AI and machine learning helps the robot arm know where to pour the smoothie correctly. Image: Blendid
Jain: It’s both – pre-programming and use of computer vision. For the sake of speed, reliability and cost, in a closed loop system, it is prudent to use a hybrid approach. You program the regions, and then use computer vision for fine tuning and ongoing calibration and changes.
We have achieved 99% accuracy right now. The rest is about feeding in corner cases to our training set based on our field deployments / experience and improving the outputs further.
Q: Since opening the first location in March, has the company done any other deployments?
Jain: We have two commercial deployments outside of Blendid headquarters. The first one is at the University of San Francisco in San Francisco. The second is at the Plug and Play Tech Center in Sunnyvale. There are more in the pipeline that will go live through rest of this year. Interest from both consumers and potential operators has been tremendous.
Q: What lessons have you learned so far from the initial deployment? Were there any unexpected surprises or challenges “in the real world?”
Jain: Plenty. One can do all the lab testing, but a field environment is a different beast. How consumers interact with your product through various times of a day and the demand curve, you can only understand with a field deployment.
How operators handle servicing and error handling is not replicable in a lab environment. We are taking all this learning and continuously improving the product, the experience and operations.

Decreasing costs of robotics components have allowed for the creation of companies such as Blendid.
Q: What parts of the system have made it achievable to create this system? Robot arm development, lower costs of manipulation; advances in AI/ML and software, etc., or grippers/sensors advancing? We know you started this in 2015, what was it about that year that made you go, “Ah, robot smoothies!”
Jain: Robot smoothies wasn’t an “aha” moment. The realization that robotics and AI had gotten to a point where it could be used to build a system for food automation (like the Star Trek replicator) was that “aha” moment. From there, we quickly zoomed into the “smoothies / blends” as the beachhead, a trendy format that was big and complex enough to automate. It was still a tough road from there to Blendid, with four internal design and prototypes before we built the current Blendid system.

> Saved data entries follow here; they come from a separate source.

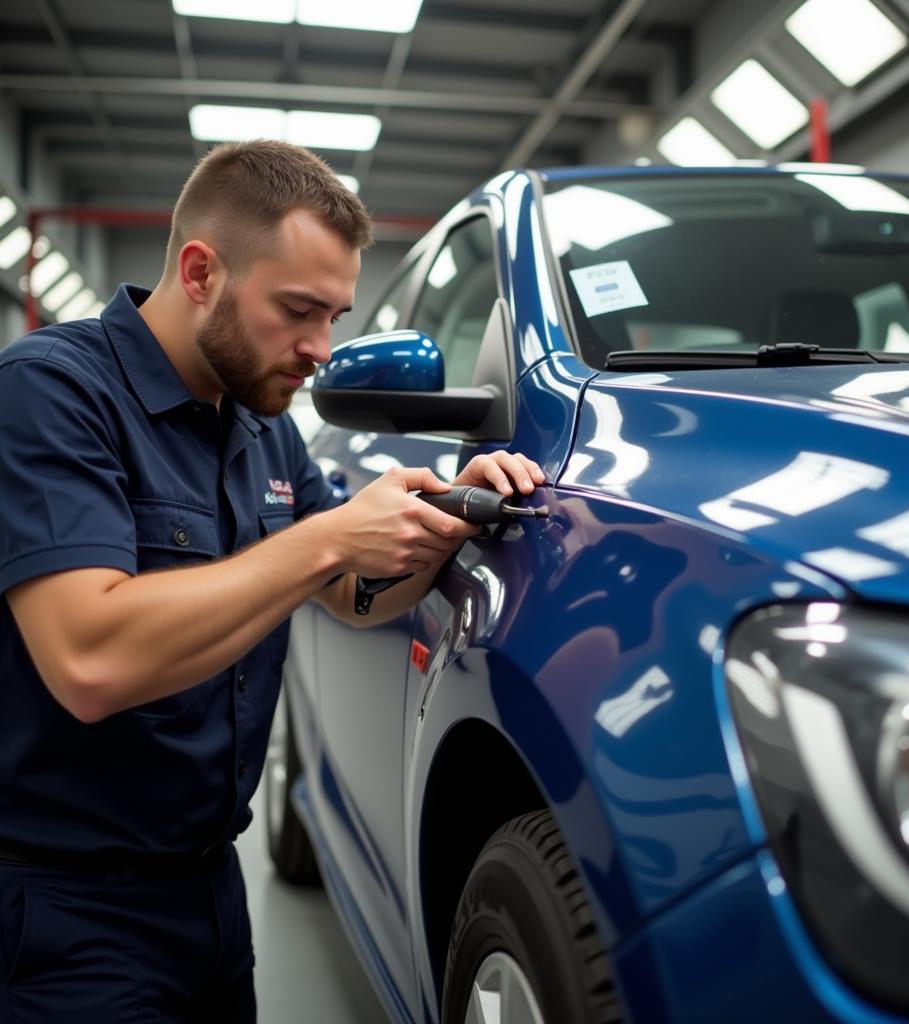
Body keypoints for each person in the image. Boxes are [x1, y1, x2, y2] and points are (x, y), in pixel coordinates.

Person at [0, 139, 544, 1023]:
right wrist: (328, 536)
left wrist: (439, 522)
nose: (320, 349)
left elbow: (346, 591)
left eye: (335, 315)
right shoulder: (53, 393)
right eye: (298, 310)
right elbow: (88, 658)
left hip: (212, 895)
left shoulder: (259, 423)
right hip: (68, 915)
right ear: (202, 271)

Q: We’re seeing many companies building systems based on “off the shelf” components, such as robot arms by Universal Robots and other cobot makers. How did the lower cost here, and in other areas (for example, development of AI/ML algorithms based on chip development or cloud data availability) drive the development of the complete application?
Jain: The cost of components and processing always results in new innovation. It was cost prohibitive to build a system for food automation five years ago, but not anymore. The use of standardized components, availability of ML/AI libraries, and cost-effective processing and storage in the cloud has reduced the cost of development and support significantly.

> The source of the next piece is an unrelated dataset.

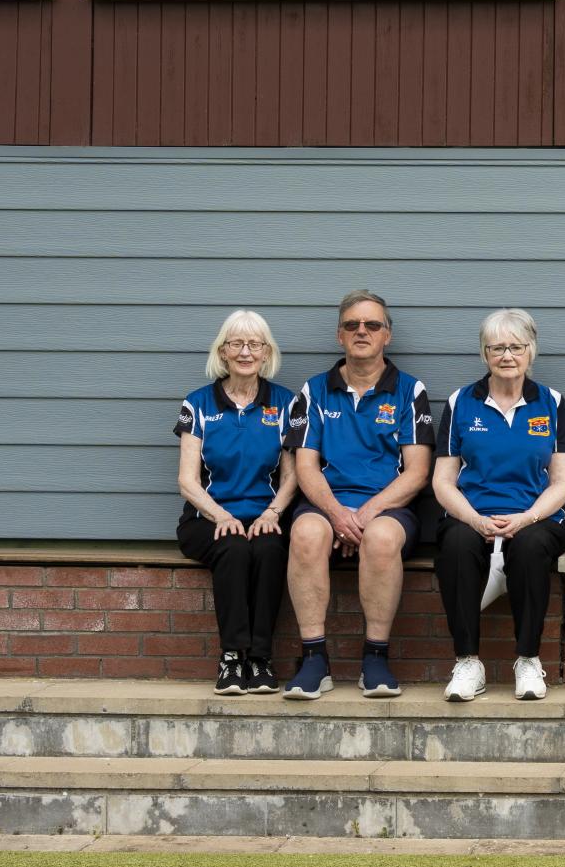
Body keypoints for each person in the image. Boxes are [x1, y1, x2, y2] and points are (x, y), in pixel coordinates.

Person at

You can look at numerous innovations benefiting from these trends. Besides food automation, autonomous driving, delivery robots, and drones are all good examples.
Q: Why does the company create healthy blends instead of creating something like customized milkshakes?
Jain: Blends have a universal appeal, and are trendy across age groups and at different times of day (breakfast, lunch and afternoon options). And they are complex enough in terms of variety of ingredients that need to be handled with precision (across solids, liquids and super-foods) that we were confident that if we were able to automate blends, we would be able to automate various other formats and cuisines over time.
We didn’t want to build a business around a one-trick pony, but build a platform for food automation.
Q: But this system could be adapted to do other beverages, such as milkshakes, coffee, tea, etc.?
Jain: Of course, but these are trivial compared to blends. Our ambition is much larger around food automation.